Pronounce it: maw-hee-taw

From nowhere to everywhere, the mojito is currently ruling the roost in pubs, bars and clubs. Perhaps this is because it is long, clear, bubbly and clean tasting and because the big proportion of sparkling water/soda will also help prevent hangovers. Or that’s the way it should be. Fiddle with the ingredients and you might actually have a very alcoholic, highly sweetened drink with very little balancing sparkling water, the way many bars seem to serve it. 

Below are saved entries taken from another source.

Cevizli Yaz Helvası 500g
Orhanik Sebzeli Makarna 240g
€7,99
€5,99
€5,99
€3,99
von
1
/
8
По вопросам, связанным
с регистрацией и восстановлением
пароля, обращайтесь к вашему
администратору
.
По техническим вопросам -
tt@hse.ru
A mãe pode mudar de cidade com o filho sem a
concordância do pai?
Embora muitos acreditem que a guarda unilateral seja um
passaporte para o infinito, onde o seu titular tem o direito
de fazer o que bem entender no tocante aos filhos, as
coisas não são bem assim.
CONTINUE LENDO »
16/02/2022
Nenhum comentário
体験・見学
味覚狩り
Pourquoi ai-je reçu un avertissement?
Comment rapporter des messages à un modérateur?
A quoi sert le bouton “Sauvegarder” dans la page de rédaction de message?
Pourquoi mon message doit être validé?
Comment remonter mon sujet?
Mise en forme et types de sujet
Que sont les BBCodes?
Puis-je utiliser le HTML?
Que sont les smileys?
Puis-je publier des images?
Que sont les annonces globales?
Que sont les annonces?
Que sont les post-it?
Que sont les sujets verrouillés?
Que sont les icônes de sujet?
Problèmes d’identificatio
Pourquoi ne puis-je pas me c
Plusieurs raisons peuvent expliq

The ingredients are simple – fresh mint, sugar or sugar syrup, fresh limes, white rum, sparkling water and crushed ice. What’s not to like?

Availability

Wherever there is fresh mint, sugar, limes, white rum, sparkling water and crushed ice.

Choose the best

Using the correct variety of mint is important. Peppermint is best, usually recognised by the black/dark red tint to the stalks. Spearmint has a softer, less sharp flavour that can seem a bit limp and flannel like.

Store it

If you want to make Mojitos for later, remove the mint with which you have made it, or this will gradually discolour and might even change the flavour. Add more freshly crushed mint when you eventually serve.

Cook it

The trick to a great mojito flavour is to crush or muddle fresh mint leaves or sprigs of mint with a little granulated sugar or some sugar syrup, either in individual tall glasses or in a sturdy serving jug. The end of a wooden rolling pin works excellently but anything that will bruise the leaves and release their pungent oil will do. Special muddling sticks are widely available on the net.

After that it’s up to you – a little or large squeeze of lime juice, a measure or much more of white rum, a helping of crushed ice and then a top up with sparkling water and a jolly good stir. Like a martini cocktail, there is no absolute recipe other than the one you prefer.

A golden mojito uses golden (not dark) rum and this gives a more robust flavour as well as a celebratory appearance.